Para André do Prado (PR), a obra é considerada fundamental porque permitirá a integração entre os municípios do Alto Tietê. “Esta duplicação é muito aguardada pela população da Região, porque propiciará um salto no desenvolvimento, interligando as rodovias Dutra e Ayrton Senna. Isso sem contar que dará mais segurança às pessoas que utilizam esta via todos os dias”, argumentou.
A duplicação da rodovia foi anunciada pelo governador Geraldo Alckmin (PSDB) em abril de 2014, em visita a Mogi. O Estado chegou a fazer a licitação, mas no último dia 10, o Departamento de Estradas e Rodagens (DER) revogou o certame informando que a medida era necessária para que pudesse fazer a atualização dos valores da referida obra.
Pelo projeto, a duplicação abrangerá o trecho entre os km 32 ao km 39, com a implantação de viadutos e passarelas com o custo estimado em R$ 149 milhões.
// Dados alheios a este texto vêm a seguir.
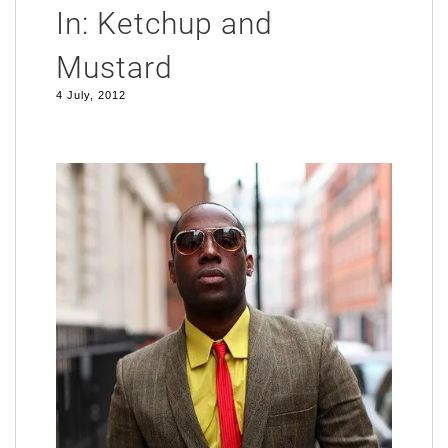
In: Ketchup and
Mustard
4 July, 2012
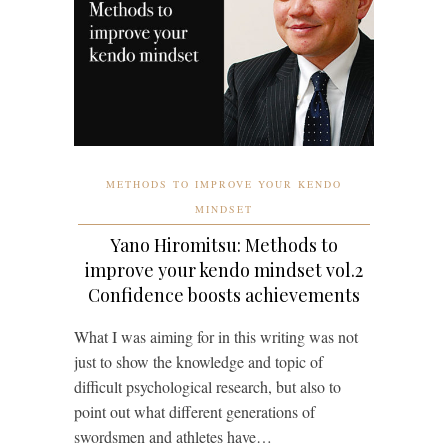
METHODS TO IMPROVE YOUR KENDO
MINDSET
Yano Hiromitsu: Methods to
improve your kendo mindset vol.2
Confidence boosts achievements
What I was aiming for in this writing was not
just to show the knowledge and topic of
difficult psychological research, but also to
point out what different generations of
swordsmen and athletes have…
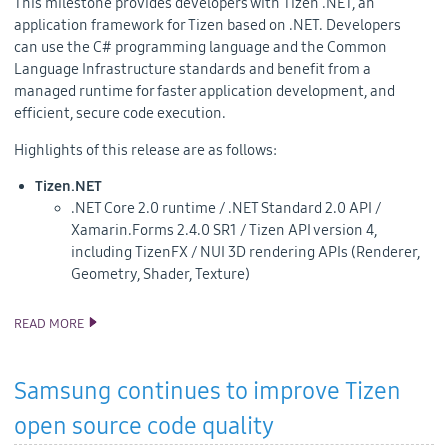
This milestone provides developers with
Tizen .NET, an
application framework for Tizen based on .NET. Developers
can
use the C# programming language and the Common
Language Infrastructure standards and benefit from a
managed runtime for faster application development, and
efficient, secure code execution.
Highlights of this release are as follows:
Tizen.NET
.NET Core 2.0 runtime / .NET Standard 2.0 API /
Xamarin.Forms 2.4.0 SR1 / Tizen API version 4,
including TizenFX / NUI 3D rendering APIs (Renderer,
Geometry, Shader, Texture)
READ MORE
TIZEN 4.0 M2 SOURCE CODE RELEASE
Samsung continues to improve Tizen
open source code quality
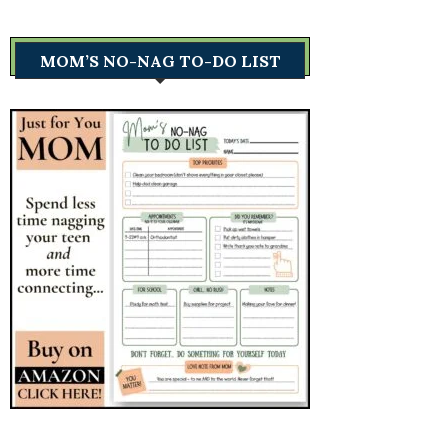
MOM’S NO-NAG TO-DO LIST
Na reunião, os parlamentares pediram a construção de um acesso à Rodovia Ayrton Senna (SP-70) atendendo a pedidos dos industriais e empregados, argumentando que a obra é primordial para melhorar o escoamento da produção das 50 empresas instaladas no local. Também solicitaram pavimentação e serviços de drenagem na vicinal Estrada Yoneji Nakamura, no Taboão.